There was a sound of heavy footsteps coursing rapidly over the sand. Ten yards away two people – a lifeguard in a yellow shirt and a smaller man in a neatly tailored suit – were running towards the water’s edge. The smaller man looked as if this sharp exercise was inimical to him, a betrayal of his dignity but nevertheless a part of the compact he had forged with the world. There were other people, she saw, clustered around the old man in the one-piece bathing suit, who had fallen to his knees and was supporting himself on his outstretched hands, like a child readying itself for a wheelbarrow race.

‘Overdid it, I guess,’ Huey said knowledgeably. He was still thinking about his chance. The group of people broke apart – they did this with great courtesy and a little awe – to admit the lifeguard and his companion. A cop appeared from nowhere, planting his booted feet delicately on the sand, and began to shoo the onlookers away. The lifeguard dragged the old man in the one-piece bathing suit out of the shallows and the second man clasped one hand over his chest and felt with the other for a pulse in his wrist.

‘He doesn’t look too good,’ Huey said dispassionately as they laid the old man down on the sand. He was quite motionless now, his face a kind of grey-green colour, like ancient rock from the botanical garden, and did not respond as they worked on him.

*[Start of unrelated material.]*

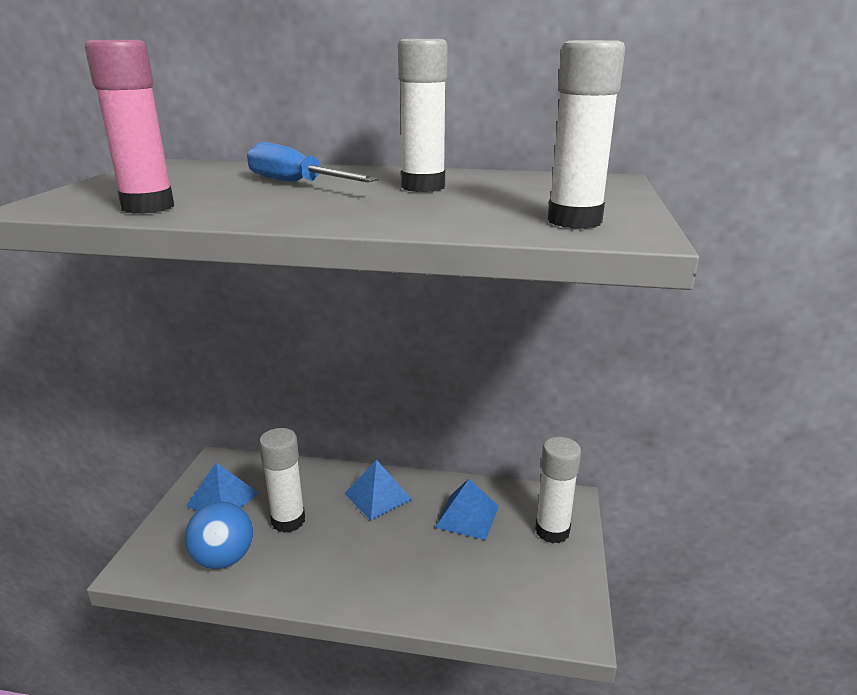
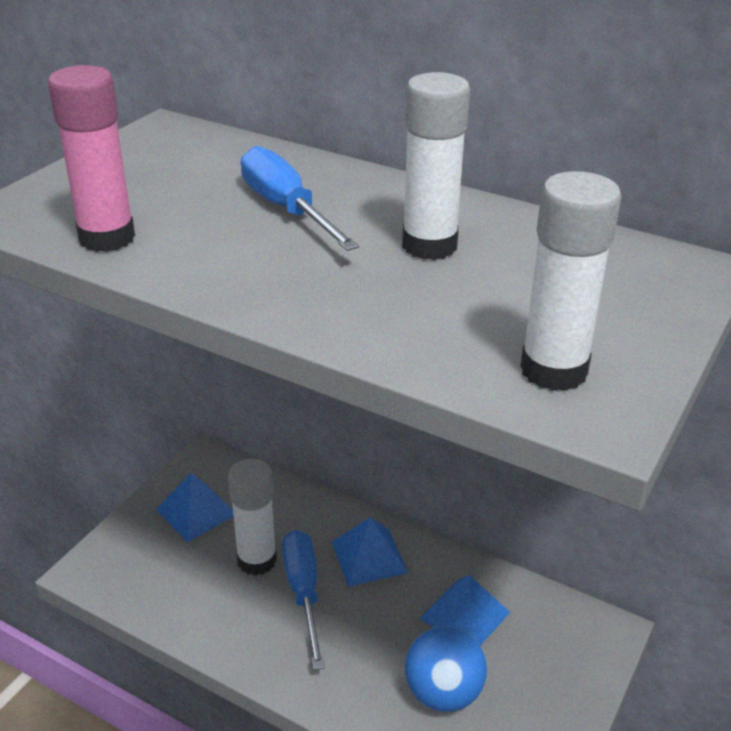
camera: 20 degrees right, 10 degrees up
(224, 558) = (175, 587): blue ball -> blue ball (443, 692)
(336, 533) = (303, 592): none -> blue screwdriver
(552, 531) = (561, 667): white glue stick -> none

‘All a fellow needs…’ Huey began again, and then stopped, aware even in his own distress about Mr Dreiser and the teacher-training college at Wheaton that this was not a time to be talking about chances, his own or anyone else’s. The lifeguard and the doctor – if that was what the second man was – continued with their work, their backs bent in unison. On one side of them the old man’s legs stuck out stiffly in the sand. Once a child’s ball came rolling towards them, but the child’s mother came anxiously running to scoop it up in her hands and bear it away. She realised, to her shame, that she was annoyed by the old man’s falling down like this, for it had given the day a context from which nothing she or Huey could say or do would ever rescue it, that she was, however indirectly, caught up in something from which there was no escape. A hundred yards or so away she could see a pair of men bringing up a stretcher, stumbling in the sand and sometimes almost falling over their feet in their determination to bring it home to port. She had once attended a first-aid course that involved practising mouth-to-mouth resuscitation on a splay-limbed dummy, but somehow she did not care to bring this expertise forward in the service of the old man.

Huey stood irresolutely at her side, sometimes taking a sideways glance at the old man but mostly staring at the sand that lay in the shadows created by his two thin legs. The cop
was saying ‘Nothing to see here people. Just move along, will ya? Nothing to see’ to anyone who came within earshot. Slowly the life of the beach began to resume its original pattern – the children playing with their toys, the old ladies freshening themselves with fans made of rolled-up newspapers – only that the old man still lay at the water’s edge with the doctor pushing every so often at his rib-cage. Once a pause in the movement of the doctor’s hands exposed the old man’s face, and she saw that it was as grey as lead. She found herself thinking about the black gown she would wear on Sundays at Wheaton and the bright sunshine streaming through the vaulted windows of the Episcopalian chapel. In this way great stretches of time seemed to pass, but when she looked at her watch she found that only a few moments had gone by since the old man had been dragged out of Lake Michigan. But the bloom had gone off the day: there was no doubt about it. Huey looked at his monstrous feet again, as if they might have the answer to the problems with which he was clearly beset.